Au second acte du Barbier de Séville de Rossini, Bartolo dit, après la leçon de chant donnée à Rosine par don Alonzo : « Dans mon temps, c’était une bien autre musique! Lorsque le célèbre Caffarelli chantait le fameux air : — Quando il famoso Caffariello cantara quell’ aria portentosa... » Les quelques mesures d’une mélodie vieillotte que murmure ensuite l’astucieux tuteur sont une espièglerie du grand maestro. La musique que chantait Caffarelli n’était ni si simple ni si primitive. On se ferait une idée plus exacte du style et de la manière de chanter de ce merveilleux sopraniste en le comparant à Mme Persiani, que nous avons entendue pendant tant d’années au Théâtre-Italien de Paris. Cette cantatrice éminente, qui a créé le rôle charmant de Lucie dans le chef-d’œuvre de Donizetti, prodiguait les ornemens les plus compliqués et les plus difficiles dans les morceaux les plus touchans et dans les situations les plus pathétiques. Je me figure donc Caffarelli chantant comme Mme Persiani l’air de la folie du second acte de Lucie :

Spargi d’amaro pianto
Il mio terrestre velo,


le sourire sur les lèvres, et brodant d’une riche vocalisation le thème de sa douleur.
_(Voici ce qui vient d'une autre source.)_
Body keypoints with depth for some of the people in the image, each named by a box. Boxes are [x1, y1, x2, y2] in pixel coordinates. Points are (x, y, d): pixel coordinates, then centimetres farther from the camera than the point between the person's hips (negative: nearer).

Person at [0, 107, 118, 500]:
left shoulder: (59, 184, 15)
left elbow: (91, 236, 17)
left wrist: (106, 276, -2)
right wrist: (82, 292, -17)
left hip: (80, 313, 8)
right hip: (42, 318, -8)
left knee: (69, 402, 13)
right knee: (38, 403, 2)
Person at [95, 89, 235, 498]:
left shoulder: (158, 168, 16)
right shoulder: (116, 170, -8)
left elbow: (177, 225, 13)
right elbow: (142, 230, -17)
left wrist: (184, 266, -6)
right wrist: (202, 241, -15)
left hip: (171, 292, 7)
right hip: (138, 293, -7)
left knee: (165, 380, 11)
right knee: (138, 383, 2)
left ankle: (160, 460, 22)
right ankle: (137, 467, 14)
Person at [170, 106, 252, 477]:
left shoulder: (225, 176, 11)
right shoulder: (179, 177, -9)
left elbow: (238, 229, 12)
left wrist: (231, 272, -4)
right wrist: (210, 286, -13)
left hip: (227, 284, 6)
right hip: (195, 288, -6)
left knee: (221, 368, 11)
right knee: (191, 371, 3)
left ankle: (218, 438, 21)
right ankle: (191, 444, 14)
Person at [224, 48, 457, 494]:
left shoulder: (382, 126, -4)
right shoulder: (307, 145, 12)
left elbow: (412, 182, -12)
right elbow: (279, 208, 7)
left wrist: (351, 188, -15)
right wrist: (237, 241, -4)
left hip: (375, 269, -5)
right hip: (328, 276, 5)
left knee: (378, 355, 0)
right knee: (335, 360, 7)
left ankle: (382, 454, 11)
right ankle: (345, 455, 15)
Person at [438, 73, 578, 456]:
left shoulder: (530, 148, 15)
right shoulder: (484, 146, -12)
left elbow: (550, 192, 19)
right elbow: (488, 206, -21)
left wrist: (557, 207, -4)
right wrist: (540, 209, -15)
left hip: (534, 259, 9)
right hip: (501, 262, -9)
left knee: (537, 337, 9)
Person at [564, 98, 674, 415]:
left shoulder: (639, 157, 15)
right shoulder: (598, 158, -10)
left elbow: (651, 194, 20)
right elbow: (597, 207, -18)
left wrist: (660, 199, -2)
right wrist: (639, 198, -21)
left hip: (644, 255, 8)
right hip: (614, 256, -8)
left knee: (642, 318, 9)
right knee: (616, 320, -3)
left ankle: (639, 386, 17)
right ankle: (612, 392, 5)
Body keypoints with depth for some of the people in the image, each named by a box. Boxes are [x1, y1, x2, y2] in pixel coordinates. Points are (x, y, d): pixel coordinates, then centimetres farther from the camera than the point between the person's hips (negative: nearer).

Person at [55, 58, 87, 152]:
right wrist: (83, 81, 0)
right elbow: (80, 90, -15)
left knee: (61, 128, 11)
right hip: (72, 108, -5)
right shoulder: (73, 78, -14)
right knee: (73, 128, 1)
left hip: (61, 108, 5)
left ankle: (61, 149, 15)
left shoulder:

Te! devait être à peu près Caffarelli dans la Didone abbandonata de Jomelli, mais avec une figure charmante, une voix incomparable, une longue respiration qui lui permettait de prolonger indéfiniment la tenue d’une note, et avec une bravoure qui a émerveillé l’Europe pendant un demi-siècle.


P. SCUDO.


  1. Biographie universelle des Musiciens, article Majorano.
  2. Diografia degli uomini illustri del regno di Napoli.
  3. Memorie dei compositori di Musica del regno di Napoli.
  4. Memorie dei compositoci di Musica del regno di Napoli, p. 169.
  5. Biographie universelle des Musiciens, première édition.
  6. Le chef-d’œuvre de Gluck est de 1774.